656 F.3d at 235. Diop did not state a specific length of pre-removal-order detention beyond which petitioner would be entitled to a hearing. See id. at 234; see also Carter v. Aviles, No. 13-3607, 2014 WL 348257, at *3 (D.N.J. Jan.30, 2014) ("[T]he Third Circuit has not set a universal point' when mandatory detention under § 1226(c) is unreasonable.") (citing Leslie v. Attorney Gen., 678 F.3d 265, 270-71 (3d Cir.2012)); Barcelona v. Napolitano, No. 12-7494, 2013 WL 6188478, at *1 (D.N.J. Nov.26, 2013) ("The Court of Appeals in Diop declined to adopt a rule that a hearing was required after a certain fixed amount of time in pre-removal detention.") (citation omitted). Instead, the Third Circuit noted that "[r]easonableness, by its very nature, is a fact-dependent inquiry requiring an assessment of all of the circumstances of a particular case." Diop, 656 F.3d at 234. A reasonableness determination "must take into account a given individual detainee's need for more or less time, as well as the exigencies of a particular case." Id. However, "the constitutional case for continued detention without inquiry into its necessity becomes more and more suspect as detention continues past [certain] thresholds.'" Chavez-Alvarez v. Warden York Cnty. Prison, 783 F.3d 469, 474 (3d Cir. 2015) (quoting Diop, 656 F.3d at 232, 234). In Chavez-Alvarez, the Third Circuit observed that, under the circumstances of that case, that sometime after six months, and certainly within a year, the burden to the petitioner's liberties would outweigh any justification to detain the petitioner without a bond hearing. See id. at 478.

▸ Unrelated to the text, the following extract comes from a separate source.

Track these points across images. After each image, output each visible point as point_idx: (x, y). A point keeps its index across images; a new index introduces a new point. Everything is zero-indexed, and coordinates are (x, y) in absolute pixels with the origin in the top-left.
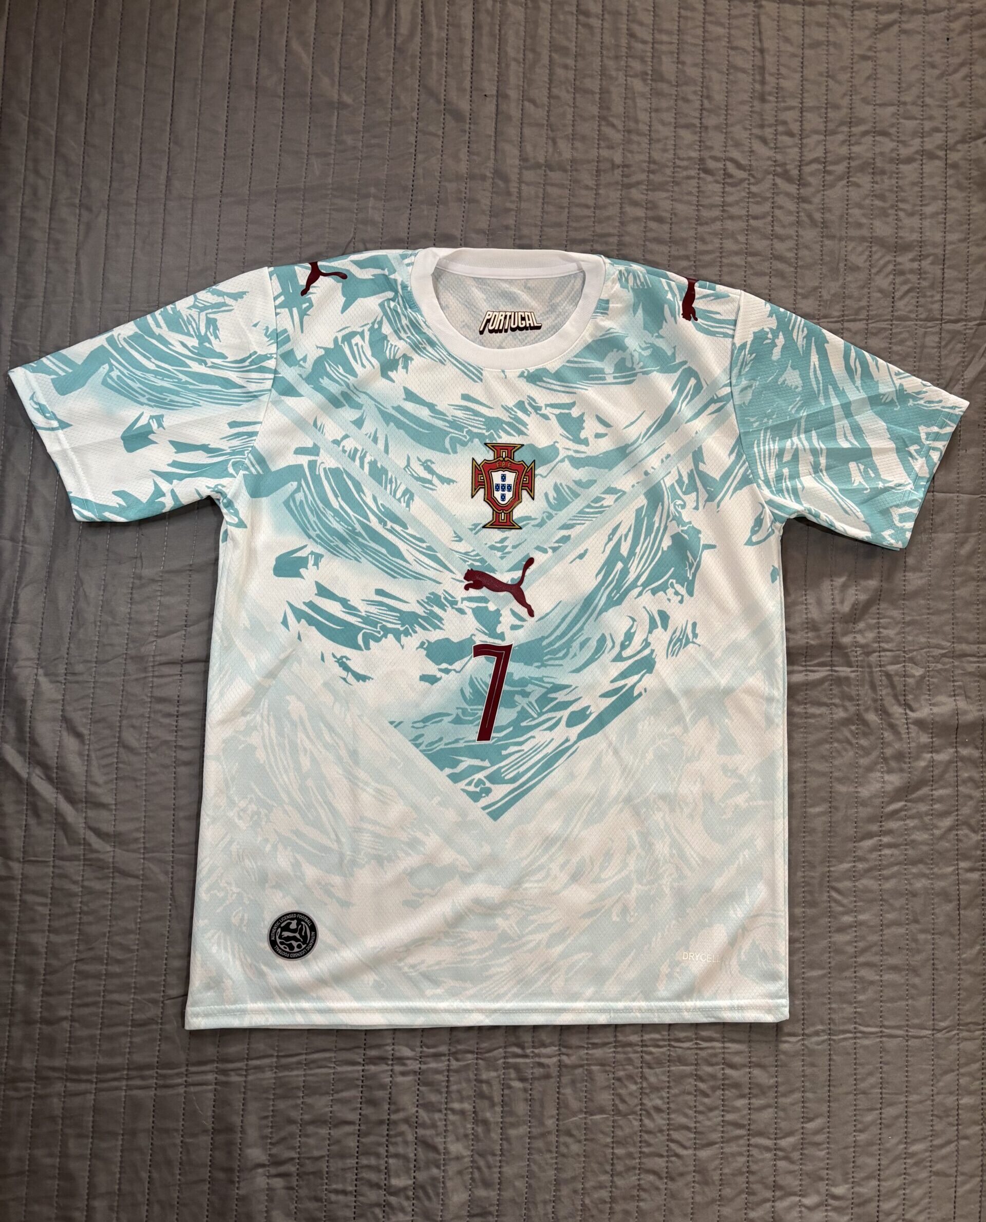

Mr. Silverio Rosa has been in pre-removal order immigration detention for a period of approximately two months. I find that his continued immigration detention for this period of time has not yet reached the level of unreasonableness under Diop/Chavez-Alvarez. This is far shorter than the six months without a bond hearing that the United States Supreme Court has found not to be an arbitrary deprivation of liberty. Demore v. Kim, 538 U.S. 510, 528 (2003); see also Chavez-Alvarez, 783 F.3d at 473 (citing Demore ). Nothing in the petition tends to suggest that Silverio Rosa's pre-removal-order detention is, or threatens to become, unreasonably prolonged or indefinite. Accordingly, Mr. Silverio Rosa is not entitled to federal habeas relief at this time. Accord Leon v. Warden, No. 14-3017, 2014 WL 2615717, at *3 (D.N.J. June 12, 2014) (two-month period of immigration detention does not run afoul of Diop because petitioner did not allege any facts showing that his continued detention is or will become unreasonably prolonged or indefinite).
This habeas petition will therefore be summarily dismissed, but without prejudice to another application, should Mr. Silverio Rosa's pre-removal order immigration detention continue for an unreasonable period.
For the foregoing reasons, the habeas petition is summarily dismissed without prejudice. An appropriate Order will be entered.